Ein verzweifelter Kampf war es, als immer mehr Gewehre versagten und die Bajonettklingen beim Zustoßen verbogen stecken blieben. Treffer. Fünf Sekunden. Jeremy riss sich den Helm herunter, der ihm hinderlich war, und schleuderte ihn weg; sollte er eine Kugel oder einen Axthieb darauf abbekommen und auch nur für einen Herzschlag das Bewusstsein verlieren, war er ohnehin so gut wie tot. Er zielte auf den nächsten Derwisch und drückte ab. Treffer. Fünf Sekunden. Seine Freunde nahm er nur noch als verschwommene Farbflecke und Schlieren wahr. Golden, das war Leonard, der sein Martini-Henry wegwarf und sein Schwert zog; groß und dunkel, das war Royston, der weiterhin mit dem Gewehr feuerte und nachlud und zielte und feuerte. Treffer. Fünf Sekunden. Sein Blick streifte Stephen, lang und schmal und braun; Stephen, wie er einem Derwisch die Klinge seines Schwertes in den Leib stieß.

Simon. Wo ist Simon?

Einen Wimpernschlag lang stand Jeremy im stillen Auge des Wirbelsturms und suchte Simon. Er fand ihn, vielleicht zwanzig, dreißig Schritt entfernt, wie er sich mit seinem Gewehr abmühte, das offenbar eine der tückischen Ladehemmungen durch Sand und Hitze hatte. Simon sah den Derwisch nicht, der das Schwert hob, aber Jeremy sah ihn.

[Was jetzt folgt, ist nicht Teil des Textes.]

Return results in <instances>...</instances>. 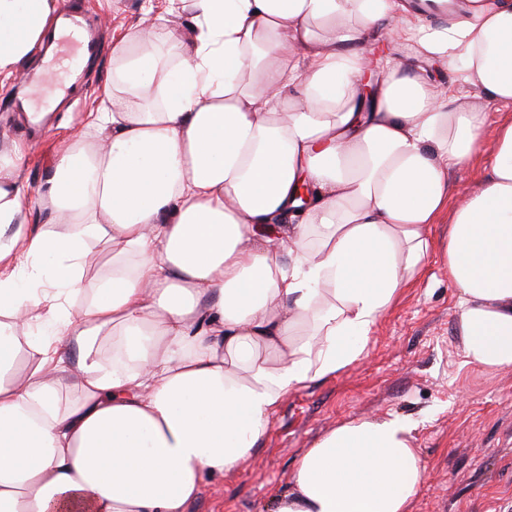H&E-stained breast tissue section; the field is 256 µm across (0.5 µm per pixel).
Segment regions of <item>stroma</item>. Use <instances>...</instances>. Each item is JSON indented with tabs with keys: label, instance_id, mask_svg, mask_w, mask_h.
Wrapping results in <instances>:
<instances>
[{
	"label": "stroma",
	"instance_id": "35a3bbf8",
	"mask_svg": "<svg viewBox=\"0 0 512 512\" xmlns=\"http://www.w3.org/2000/svg\"><path fill=\"white\" fill-rule=\"evenodd\" d=\"M96 16L98 56L79 63L69 99L49 128L32 138L16 102L42 66L35 53L0 87V147L21 144L22 180L38 192L49 160L72 145L112 79V44L143 18V0H60ZM458 291L439 254H431L414 288L378 320L366 355L333 378L290 392L270 416L251 454L224 477L205 483L187 512H268L299 454L350 419L396 413L414 425L413 444L426 462L412 512H512V367L468 364L457 328Z\"/></svg>",
	"mask_w": 512,
	"mask_h": 512
}]
</instances>
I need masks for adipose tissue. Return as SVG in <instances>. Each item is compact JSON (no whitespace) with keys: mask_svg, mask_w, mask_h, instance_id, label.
<instances>
[{"mask_svg":"<svg viewBox=\"0 0 512 512\" xmlns=\"http://www.w3.org/2000/svg\"><path fill=\"white\" fill-rule=\"evenodd\" d=\"M57 12L0 0V76ZM164 13L187 19V39L160 33L175 64L141 31L116 42L92 138L38 195L22 148L0 152V512H186L289 392L363 357L434 249L467 363L512 367V118L486 131L489 106L512 107V0L449 18L406 0ZM452 60L456 93L427 72ZM478 157L485 176L450 204L451 171ZM412 431L396 414L336 426L272 512H411Z\"/></svg>","mask_w":512,"mask_h":512,"instance_id":"obj_1","label":"adipose tissue"}]
</instances>
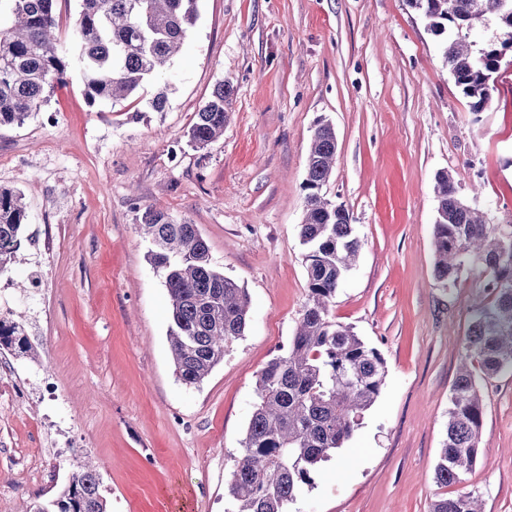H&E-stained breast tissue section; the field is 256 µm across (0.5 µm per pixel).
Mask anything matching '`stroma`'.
Returning a JSON list of instances; mask_svg holds the SVG:
<instances>
[{"label":"stroma","instance_id":"35a3bbf8","mask_svg":"<svg viewBox=\"0 0 512 512\" xmlns=\"http://www.w3.org/2000/svg\"><path fill=\"white\" fill-rule=\"evenodd\" d=\"M439 39L406 0H200L183 49L144 98L89 105L78 64L23 126L0 131V187L21 191L27 239L0 313L40 346L39 364L0 351V384L53 401L0 398V512L54 497L96 463L108 512H225V484L254 410L258 372L287 346L307 301V158L318 119L337 140L328 199L363 241L331 316L387 365L381 394L289 512H429L458 489L512 512V373L483 385L480 456L462 486L434 469L485 275L434 277V177L450 171L491 223L512 224V72L480 117ZM235 93L224 134L186 132L214 87ZM197 224L213 263L250 297L247 330L202 384L176 377L170 305L135 230L145 208Z\"/></svg>","mask_w":512,"mask_h":512}]
</instances>
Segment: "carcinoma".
I'll return each mask as SVG.
<instances>
[{"label":"carcinoma","mask_w":512,"mask_h":512,"mask_svg":"<svg viewBox=\"0 0 512 512\" xmlns=\"http://www.w3.org/2000/svg\"><path fill=\"white\" fill-rule=\"evenodd\" d=\"M0 23V130L19 127L47 101L46 91L64 79L72 54L81 63L90 105L116 104L145 91L184 45L198 18L199 0H81L75 43L56 38L54 0H8ZM440 37L443 59L469 99L470 113L484 111L497 90V74L512 51V0H407ZM496 39L478 45L472 31L488 18ZM234 95L217 84L195 113L187 136L204 149L224 135ZM336 161V135L317 121L304 180L299 224L308 298L288 348L258 373L256 404L227 484L225 512H288L313 474L342 448L376 401L386 379L385 361L350 325L330 317V306L352 269L362 240L345 205L322 194ZM437 216L434 273L453 284L467 267L486 273L491 297L472 318L464 360L451 389L446 439L435 467L442 486L464 481L477 461L484 421L481 382L512 369V224H492L476 203L461 197L451 173L435 175ZM27 207L23 195L0 188V272L21 247ZM137 229L149 241L147 258L161 274L171 306L169 342L178 380L200 384L224 361L229 343L245 334L246 290L211 260L197 225L153 207ZM33 362L38 351L20 326L0 320V350ZM25 512H107L100 474L90 462L77 466L60 493ZM431 512H482L473 490L440 497Z\"/></svg>","instance_id":"obj_1"}]
</instances>
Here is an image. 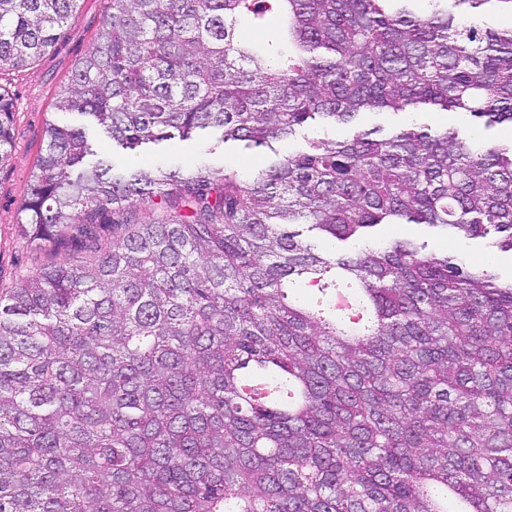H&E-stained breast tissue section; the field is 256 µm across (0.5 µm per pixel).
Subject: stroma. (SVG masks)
Listing matches in <instances>:
<instances>
[{
    "label": "stroma",
    "mask_w": 512,
    "mask_h": 512,
    "mask_svg": "<svg viewBox=\"0 0 512 512\" xmlns=\"http://www.w3.org/2000/svg\"><path fill=\"white\" fill-rule=\"evenodd\" d=\"M108 7L109 0H79L76 13L48 53L30 66L0 71V87L8 91L15 112L12 156L0 167V289L13 287L23 275L44 263L60 264L68 258L65 252L52 251L49 245L28 239L20 227V207L28 193L48 122L65 118L64 113L53 107L55 95L67 84L77 62L92 47ZM468 122L465 115L437 110L366 112L347 125H308L294 138L275 143L270 149L249 150L238 142L224 143L219 132L213 130L199 132L188 140L176 137L148 144L133 152L122 149L109 138L98 136L94 139V148L99 156L126 167L151 170L167 162L187 166L207 161L225 173L244 178L312 140L349 138L373 128L387 135L403 126L436 133L452 126H466ZM404 238L423 242L430 252L445 253L469 264L483 263L489 256L484 241L449 237L419 224L380 225L366 243L376 246Z\"/></svg>",
    "instance_id": "1"
}]
</instances>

»Simon!« Wirf es weg, nimm den Revolver oder das Schwert! Worte, die irgendwo auf dem Schlachtfeld verhallten. Trotzdem ließ Simon das Martini-Henry fallen und griff zum Heft des Schwerts an seiner Seite. Jeremy legte das Gewehr an und zielte auf den Derwisch, drückte ab. Ein leises Klicken. Mehr nicht.

»Gebt mir Deckung! Len! Roy!«, hörte Jeremy sich brüllen und schleuderte die Waffe weg. Er fühlte Len neben sich, als er losrannte, den Revolver zog und das Schwert, sich eine Schneise schlug und schoss durch den Pulk aus Derwischen vor ihm, Simon unverändert fest im Blick.

Eine Klinge sauste auf Simon hinab, hackte in seinen grauen Ärmel und schlug tief in seinen Unterarm. Blut sprudelte heraus, und sein Blick verhakte sich mit dem von Jeremy, ängstlich wie ein kleiner Junge und voller Schmerz. Und doch auch voller Hoffnung. Hilf mir, Jeremy. Hilf mir.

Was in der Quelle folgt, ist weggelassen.